Sunday, February 23rd, I was sitting in a meeting with one of the ministers at church. As is customary when you go into a meeting, we exchanged pleasantries. I told her that I was sitting in expectancy. She smiled and said ok. I went onto say that I've been feeling this way for a while now and I can't explain it nor did she ask me to. I've been in this place before. Waiting on God, expecting Him to do something in my life but not sure what He is about to do. It has been over 6 years that I've been in this place. The the feeling was just as strong then as it is now. A week later, Sunday, March 1st, another minister was preaching that Sunday and spoke a word to me - expect something from God.

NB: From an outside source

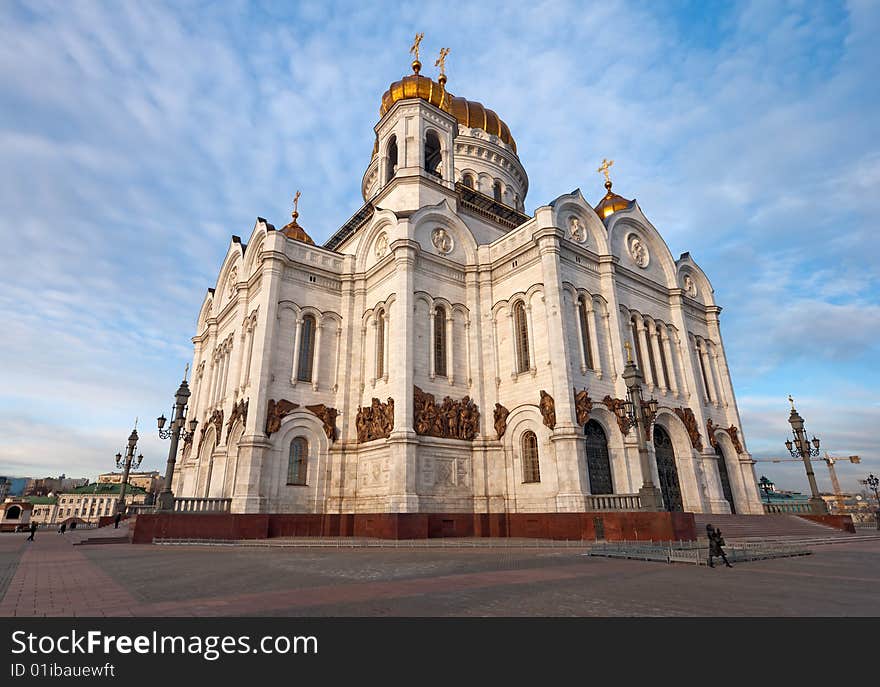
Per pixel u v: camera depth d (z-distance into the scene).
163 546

YES!!!! Confirmation.
Understand this, with or without this word being spoken to me, I would still be sitting in expectancy. WHY?? Because I've been here before. I know what this feeling is. I know that this feeling is the spirit within me gearing up and getting excited. What am I expecting??? I have no idea. I can't name it or explain it. BUT, I can claim it!!!! I know that it's mine. No devil in hell can stop it nor can any man's prayers stop this. This is ordained from the heavens.
How do I know? Today, sitting at my desk, God brought a song back to my memory - the Clark Sisters - "Expect Your Miracle". Are you following me now????!!!! When God has ordained something in your life don't worry about it. Don't time it. Don't stress it. Bless God for it and move on. Every time He reminds me that He is moving, I bless Him. Every time He shows up, I bless Him. When He speaks to me, I thank Him for thinking me worthy to stop by and see about me. People may say, well you're His so of course He would stop by. But, what about those times I didn't listen, didn't obey. Don't you know He could have turned me over when I was being disobedient - Romans 1:28 "And even as they did not like to retain God in their knowledge, God gave them over to a reprobate mind, to do those things which are not convenient;" Yes, I thank Him for stopping by and seeing about me. I understand that there is no difference between me and the woman with the issue of blood (Luke 8:43-48). I'm just that desperate to see the Lord, to touch the hem of His garment.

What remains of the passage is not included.